### DESCRIPTION OF THE TASK:
Your reply should reproduce each entry exactly and contain no pictures.

[Structured diff data]

┏━━

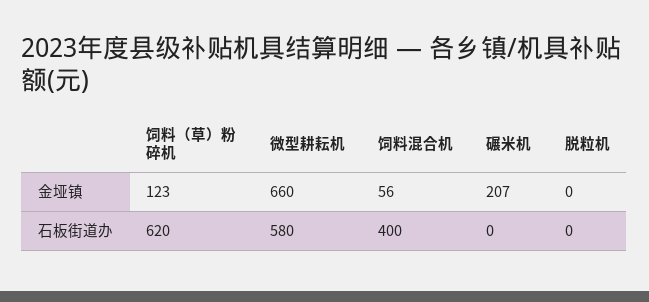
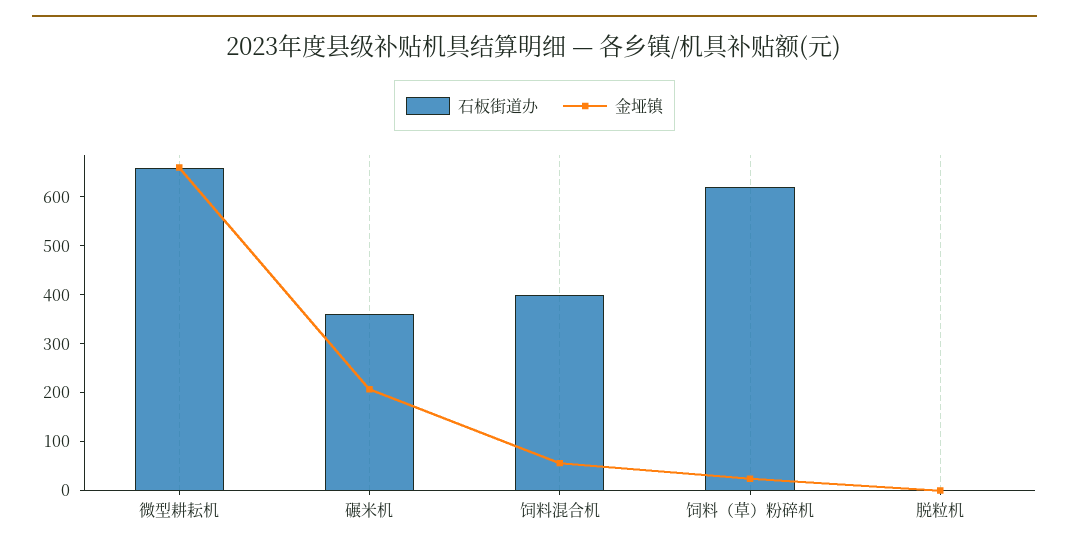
  {
    "金垭镇": {
-     "饲料（草）粉碎机": 123,
+     "饲料（草）粉碎机": 20,
      "微型耕耘机": 660,
      "饲料混合机": 56,
      "碾米机": 207,
      "脱粒机": 0
    },
    "石板街道办": {
      "饲料（草）粉碎机": 620,
-     "微型耕耘机": 580,
+     "微型耕耘机": 660,
      "饲料混合机": 400,
-     "碾米机": 0,
+     "碾米机": 360,
      "脱粒机": 0
    }
  }

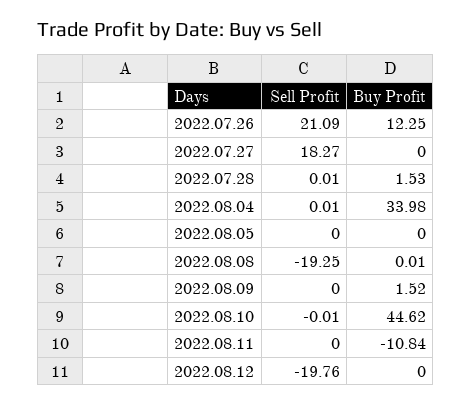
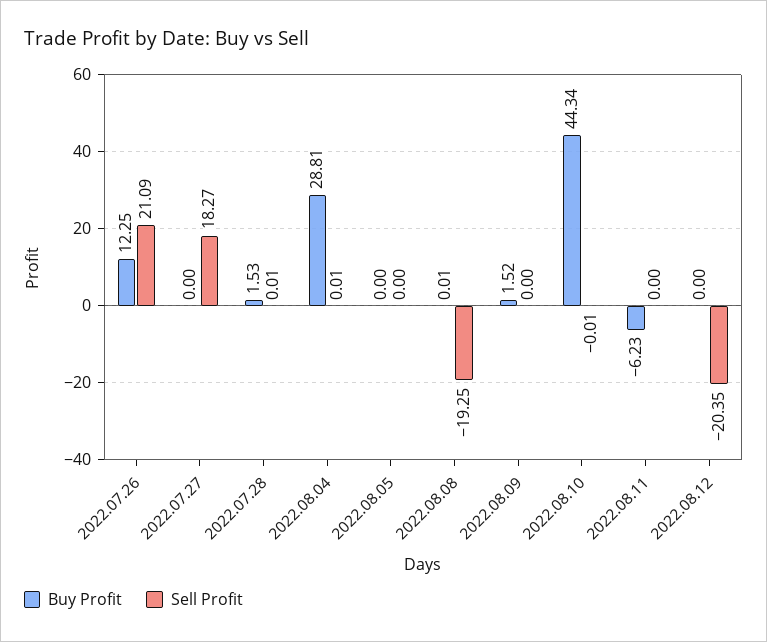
  {
    "Sell Profit": {
      "2022.07.26": 21.09,
      "2022.07.27": 18.27,
      "2022.07.28": 0.01,
      "2022.08.04": 0.01,
      "2022.08.05": 0,
      "2022.08.08": -19.25,
      "2022.08.09": 0,
      "2022.08.10": -0.01,
      "2022.08.11": 0,
-     "2022.08.12": -19.76
+     "2022.08.12": -20.35
    },
    "Buy Profit": {
      "2022.07.26": 12.25,
      "2022.07.27": 0,
      "2022.07.28": 1.53,
-     "2022.08.04": 33.98,
+     "2022.08.04": 28.81,
      "2022.08.05": 0,
      "2022.08.08": 0.01,
      "2022.08.09": 1.52,
-     "2022.08.10": 44.62,
+     "2022.08.10": 44.34,
-     "2022.08.11": -10.84,
+     "2022.08.11": -6.23,
      "2022.08.12": 0
    }
  }

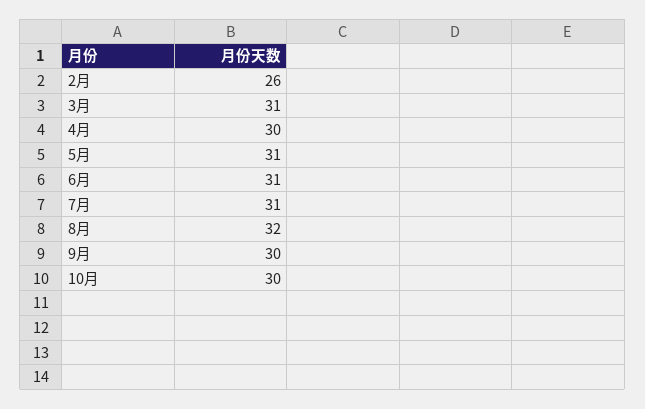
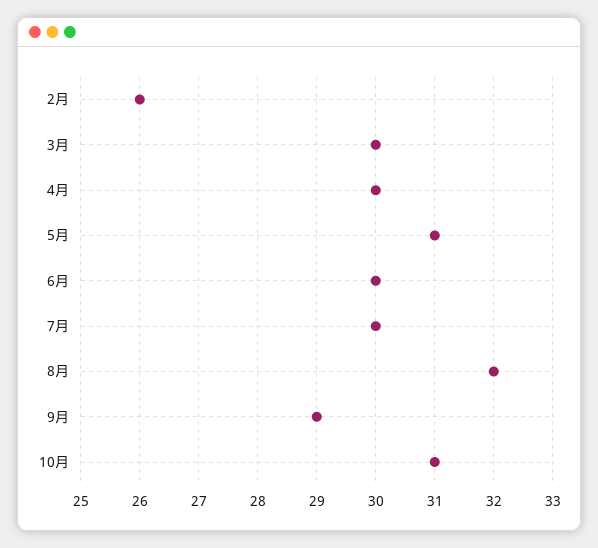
  {
    "2月": 26,
-   "3月": 31,
+   "3月": 30,
    "4月": 30,
    "5月": 31,
-   "6月": 31,
+   "6月": 30,
-   "7月": 31,
+   "7月": 30,
    "8月": 32,
-   "9月": 30,
+   "9月": 29,
-   "10月": 30
+   "10月": 31
  }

┗━━

### WRITTEN ANSWER:
  {
    "金垭镇": {
-     "饲料（草）粉碎机": 123,
+     "饲料（草）粉碎机": 20,
      "微型耕耘机": 660,
      "饲料混合机": 56,
      "碾米机": 207,
      "脱粒机": 0
    },
    "石板街道办": {
      "饲料（草）粉碎机": 620,
-     "微型耕耘机": 580,
+     "微型耕耘机": 660,
      "饲料混合机": 400,
-     "碾米机": 0,
+     "碾米机": 360,
      "脱粒机": 0
    }
  }

  {
    "Sell Profit": {
      "2022.07.26": 21.09,
      "2022.07.27": 18.27,
      "2022.07.28": 0.01,
      "2022.08.04": 0.01,
      "2022.08.05": 0,
      "2022.08.08": -19.25,
      "2022.08.09": 0,
      "2022.08.10": -0.01,
      "2022.08.11": 0,
-     "2022.08.12": -19.76
+     "2022.08.12": -20.35
    },
    "Buy Profit": {
      "2022.07.26": 12.25,
      "2022.07.27": 0,
      "2022.07.28": 1.53,
-     "2022.08.04": 33.98,
+     "2022.08.04": 28.81,
      "2022.08.05": 0,
      "2022.08.08": 0.01,
      "2022.08.09": 1.52,
-     "2022.08.10": 44.62,
+     "2022.08.10": 44.34,
-     "2022.08.11": -10.84,
+     "2022.08.11": -6.23,
      "2022.08.12": 0
    }
  }

  {
    "2月": 26,
-   "3月": 31,
+   "3月": 30,
    "4月": 30,
    "5月": 31,
-   "6月": 31,
+   "6月": 30,
-   "7月": 31,
+   "7月": 30,
    "8月": 32,
-   "9月": 30,
+   "9月": 29,
-   "10月": 30
+   "10月": 31
  }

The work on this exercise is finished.